• [Task brief]: Repeat nothing but the lines below running from the one containing "[890,85,971,101] [586,114,859,130] このテンプレートは著者５名以上の場合に使用し" to the one containing "(889, 269) none". Keep both end lines.

• [Extracted entries]:

*** Begin section ***

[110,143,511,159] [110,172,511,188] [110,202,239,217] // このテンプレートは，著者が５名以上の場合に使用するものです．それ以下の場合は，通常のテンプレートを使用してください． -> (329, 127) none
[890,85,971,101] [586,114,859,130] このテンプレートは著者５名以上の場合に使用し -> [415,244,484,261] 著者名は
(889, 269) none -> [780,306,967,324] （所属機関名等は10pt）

*** End section ***
*** Begin section ***

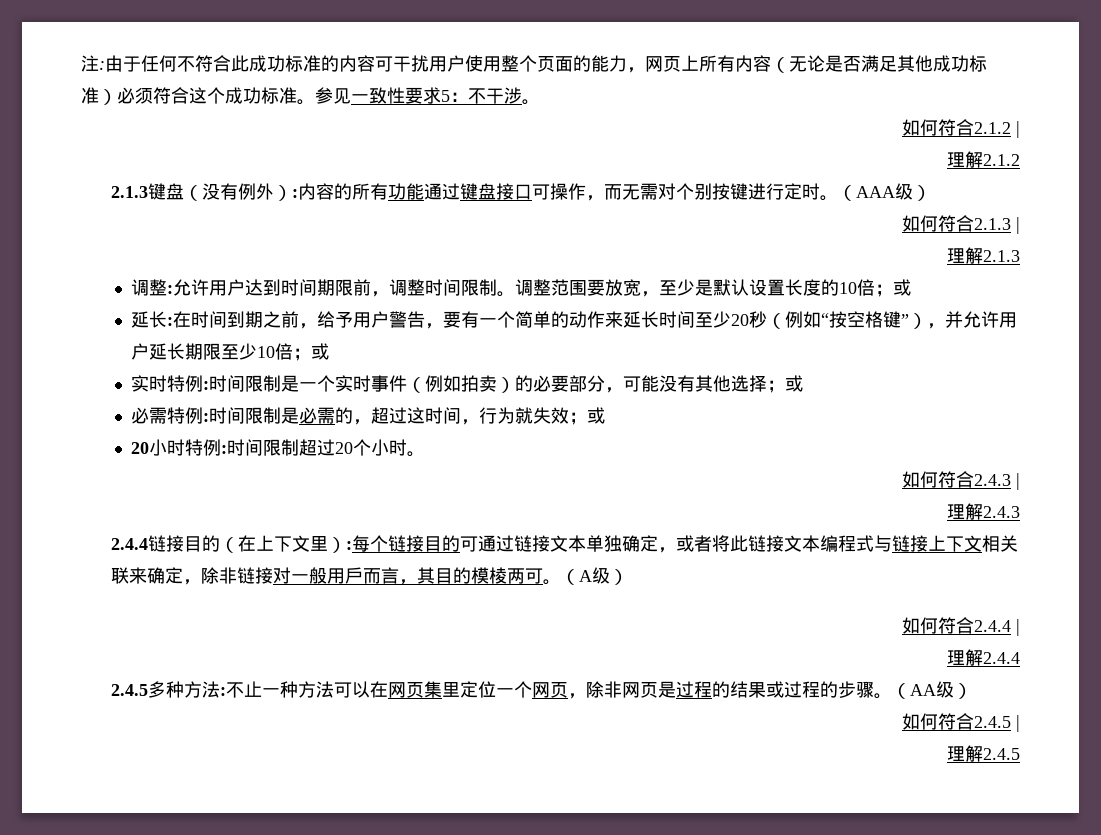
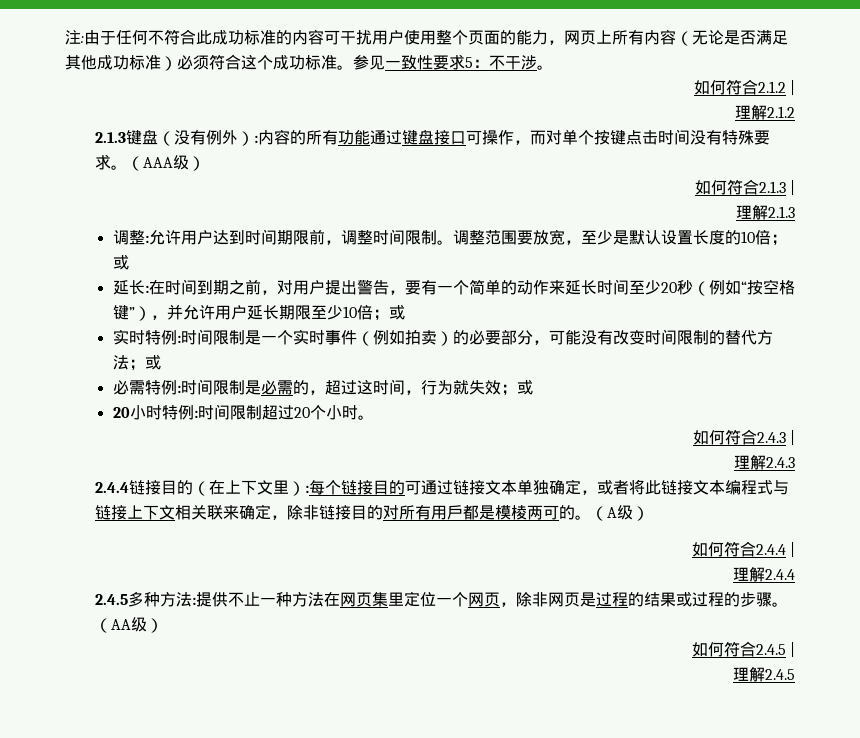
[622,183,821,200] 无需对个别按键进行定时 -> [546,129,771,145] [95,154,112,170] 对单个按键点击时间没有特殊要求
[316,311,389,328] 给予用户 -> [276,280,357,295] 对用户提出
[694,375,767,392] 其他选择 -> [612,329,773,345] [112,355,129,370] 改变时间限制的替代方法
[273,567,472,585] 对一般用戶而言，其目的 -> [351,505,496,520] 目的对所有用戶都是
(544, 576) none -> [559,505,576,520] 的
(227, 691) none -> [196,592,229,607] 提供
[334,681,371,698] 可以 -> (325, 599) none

*** End section ***

• [Answer]:
[890,85,971,101] [586,114,859,130] このテンプレートは著者５名以上の場合に使用し -> [415,244,484,261] 著者名は
(889, 269) none -> [780,306,967,324] （所属機関名等は10pt）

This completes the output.